Unhealthy Interest
Dinosaur Mom Seal of Disapproval goes to Maryland Surgeons, who saw my mother-in-law on Monday, called on Tuesday to schedule her for surgery next week to remove her gall bladder, and then called me today to say – oops! – they don’t take Medicaid after all so they would have to cancel her surgery. This would have been a little easier to take if they hadn’t specifically told me earlier in the week that they did accept Medicaid and if it hadn’t come in the midst of poor Babushka having a gall bladder attack this afternoon, with me scrambling to get the kids handed off to my mom and Dino Spouse trying to get the doctor to give his mom some pain meds. Baba‘s primary care physician, who is looking more and more like a Seal of Approval candidate, is trying to shame Maryland Surgeons into reversing their decision; hopefully she will succeed before Dino Spouse has to break it to his mom that she’ll be stuck with that gall bladder longer than expected.
This leads me into something I started writing about a couple of weeks ago, which is my thoughts on health care reform. While I am trying to stay better informed on current events these days, I was slow to tune in on the legislative progress of Health Care Reform because I thought it would only annoy me. I am a big ol’ socialist, basically, and I don’t want some namby-pamby “public option” – I want the government to fund a national medical system, period.
After reading this book and having a lengthy discussion of the topic with my father over Thanksgiving weekend, however, I have become concerned about the terms of public debate. Patching together pieces of existing inadequate systems is not going to solve our country’s health care problems, but all the bills under discussion take that as their approach. The common threads that run through the whole crazy quilt now and under the proposed legislation are:
- Most of the money that gets paid to medical service providers in this country passes through the hands of private health insurance companies.
- It costs more to become and be a doctor in the U.S. than anywhere else in the world.
- Medical service providers let their business practices be dictated by health insurance and malpractice insurance providers instead of proactively developing industry best practices and standards.

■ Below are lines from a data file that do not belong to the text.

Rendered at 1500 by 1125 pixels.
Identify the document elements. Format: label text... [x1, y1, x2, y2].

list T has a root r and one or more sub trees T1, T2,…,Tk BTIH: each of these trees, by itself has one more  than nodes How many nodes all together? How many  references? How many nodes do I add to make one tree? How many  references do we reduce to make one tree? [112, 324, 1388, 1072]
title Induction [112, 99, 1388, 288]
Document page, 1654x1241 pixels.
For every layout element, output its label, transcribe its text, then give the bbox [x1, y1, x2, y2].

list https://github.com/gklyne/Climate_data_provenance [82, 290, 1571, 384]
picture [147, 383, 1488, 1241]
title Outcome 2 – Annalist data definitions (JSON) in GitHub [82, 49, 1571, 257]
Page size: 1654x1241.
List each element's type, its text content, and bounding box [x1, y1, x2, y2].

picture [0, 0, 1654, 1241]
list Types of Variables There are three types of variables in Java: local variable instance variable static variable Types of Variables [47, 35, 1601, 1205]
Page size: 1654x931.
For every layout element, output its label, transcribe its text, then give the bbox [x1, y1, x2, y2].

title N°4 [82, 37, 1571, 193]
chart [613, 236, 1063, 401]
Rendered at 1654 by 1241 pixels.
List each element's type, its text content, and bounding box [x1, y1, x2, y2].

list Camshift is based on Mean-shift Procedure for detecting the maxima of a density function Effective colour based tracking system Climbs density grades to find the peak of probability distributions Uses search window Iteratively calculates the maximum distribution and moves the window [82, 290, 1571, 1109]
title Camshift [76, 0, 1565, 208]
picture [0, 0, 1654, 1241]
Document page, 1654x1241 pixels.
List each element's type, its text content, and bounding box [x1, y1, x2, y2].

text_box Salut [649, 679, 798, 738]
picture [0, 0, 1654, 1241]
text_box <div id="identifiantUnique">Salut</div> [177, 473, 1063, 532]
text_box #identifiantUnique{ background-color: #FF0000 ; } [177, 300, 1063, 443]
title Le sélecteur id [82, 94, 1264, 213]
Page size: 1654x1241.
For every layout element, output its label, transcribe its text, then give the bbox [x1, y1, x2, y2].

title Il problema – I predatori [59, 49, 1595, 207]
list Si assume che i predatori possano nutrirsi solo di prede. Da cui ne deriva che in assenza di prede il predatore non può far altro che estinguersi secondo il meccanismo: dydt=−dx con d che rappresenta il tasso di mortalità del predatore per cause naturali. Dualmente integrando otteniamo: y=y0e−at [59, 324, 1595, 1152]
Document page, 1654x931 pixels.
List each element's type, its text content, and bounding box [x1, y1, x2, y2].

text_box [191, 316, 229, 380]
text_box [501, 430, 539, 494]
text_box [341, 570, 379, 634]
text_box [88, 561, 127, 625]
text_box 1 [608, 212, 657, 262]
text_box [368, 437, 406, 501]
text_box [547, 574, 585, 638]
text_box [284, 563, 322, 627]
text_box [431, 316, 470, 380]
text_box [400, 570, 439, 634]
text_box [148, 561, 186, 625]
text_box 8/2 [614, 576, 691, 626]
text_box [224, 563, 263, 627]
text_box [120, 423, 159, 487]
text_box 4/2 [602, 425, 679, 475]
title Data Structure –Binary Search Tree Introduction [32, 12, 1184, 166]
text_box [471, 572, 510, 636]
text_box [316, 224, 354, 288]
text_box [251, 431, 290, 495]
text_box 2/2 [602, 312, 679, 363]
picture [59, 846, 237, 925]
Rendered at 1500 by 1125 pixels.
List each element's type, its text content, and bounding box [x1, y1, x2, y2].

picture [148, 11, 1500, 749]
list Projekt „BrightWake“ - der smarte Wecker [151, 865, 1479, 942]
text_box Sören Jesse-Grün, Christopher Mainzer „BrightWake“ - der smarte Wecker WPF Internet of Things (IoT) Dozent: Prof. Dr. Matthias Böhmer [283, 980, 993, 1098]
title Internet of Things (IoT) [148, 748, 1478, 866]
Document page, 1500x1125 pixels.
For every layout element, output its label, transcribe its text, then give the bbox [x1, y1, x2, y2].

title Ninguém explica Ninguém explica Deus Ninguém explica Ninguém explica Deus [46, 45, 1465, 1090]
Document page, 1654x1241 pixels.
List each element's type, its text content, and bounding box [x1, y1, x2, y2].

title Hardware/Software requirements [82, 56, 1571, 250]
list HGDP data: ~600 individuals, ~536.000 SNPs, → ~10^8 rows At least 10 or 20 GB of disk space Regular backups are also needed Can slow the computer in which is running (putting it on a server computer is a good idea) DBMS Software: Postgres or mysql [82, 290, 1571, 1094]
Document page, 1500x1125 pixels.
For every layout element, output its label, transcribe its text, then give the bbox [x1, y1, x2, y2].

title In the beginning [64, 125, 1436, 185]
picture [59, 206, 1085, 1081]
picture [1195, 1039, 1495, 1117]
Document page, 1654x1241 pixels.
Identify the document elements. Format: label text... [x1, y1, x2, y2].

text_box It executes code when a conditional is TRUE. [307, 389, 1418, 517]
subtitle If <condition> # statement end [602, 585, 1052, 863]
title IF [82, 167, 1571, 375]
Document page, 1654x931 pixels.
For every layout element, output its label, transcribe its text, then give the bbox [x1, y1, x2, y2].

As I understand it, hospitals and doctors established the first health insurance plans in the 1930s along the same lines that we know prepaid legal plans or auto insurance today. Then employers started offering health insurance to circumvent post-WW2 wage caps. Then Medicaid and Medicare – both run through private health insurance providers – came on line in the mid-1960′s. Up until that time, most medical service providers were independent medical practices and government or charitable hospitals and clinics. When governments started running out of money in the 1970′s, the push to privatize hospitals and clinics started. Come to think of it, that’s about the time the federal government tightened up on higher education grants and lending, too, which contributes to the increase in the cost of getting a medical education since the mid-1960s.
No one blames Geico for the high cost of auto repair. There again, you can take your car to the garage and get it serviced without showing proof that you have insurance or means to pay for the repair up front. If your mechanic got most of his payments through Geico, however, he would soon develop a price structure targeted to what Geico would pay out for specific types of repair, and his interest in serving customers without Geico coverage would plummet.
Maybe if doctors and other medical practitioners took a fresh look at what they need as an industry to do their work humanely, cost-effectively, and safely …
Maybe if the government stopped trying to tweak the existing, broken system and took a fresh look at what The State’s legitimate interest in the health and welfare of its citizens really is and how best to serve that interest …
Maybe if the public stopped looking at health care as a commercial service and started looking at it as a public good along the lines of, say, interstate highways … after all, no one complains about funding freeways on the grounds that illegal aliens might use them or that people might use them for immoral purposes.
I have pontificated long enough.
Look at the French model! But because MD’s are paid civil servant wages and because, well it’s French for goodness sake, likely a non-starter politically…
I applaud your initiative in trying to understand this debate. I’m afraid I haven’t been similarly inspired to do so. (I just feel guilty because I don’t understand it — though I did call my congresspeople to urge them not to fund abortions, at the urging of my Focus on the Family friends). Now, could you please explain what the ‘public option’ is — because I confess to having no clue.
They better not charge you for the consult…
Oh, do not think for one minute that in border country they begrudge undoc aliens the use of public motorways.
I lived in England for several years and had to use their national health care system and it was the butt of many, many jokes. It wasn’t very good, certainly not near the quality we have in the USA. Remember free health care isn’t free!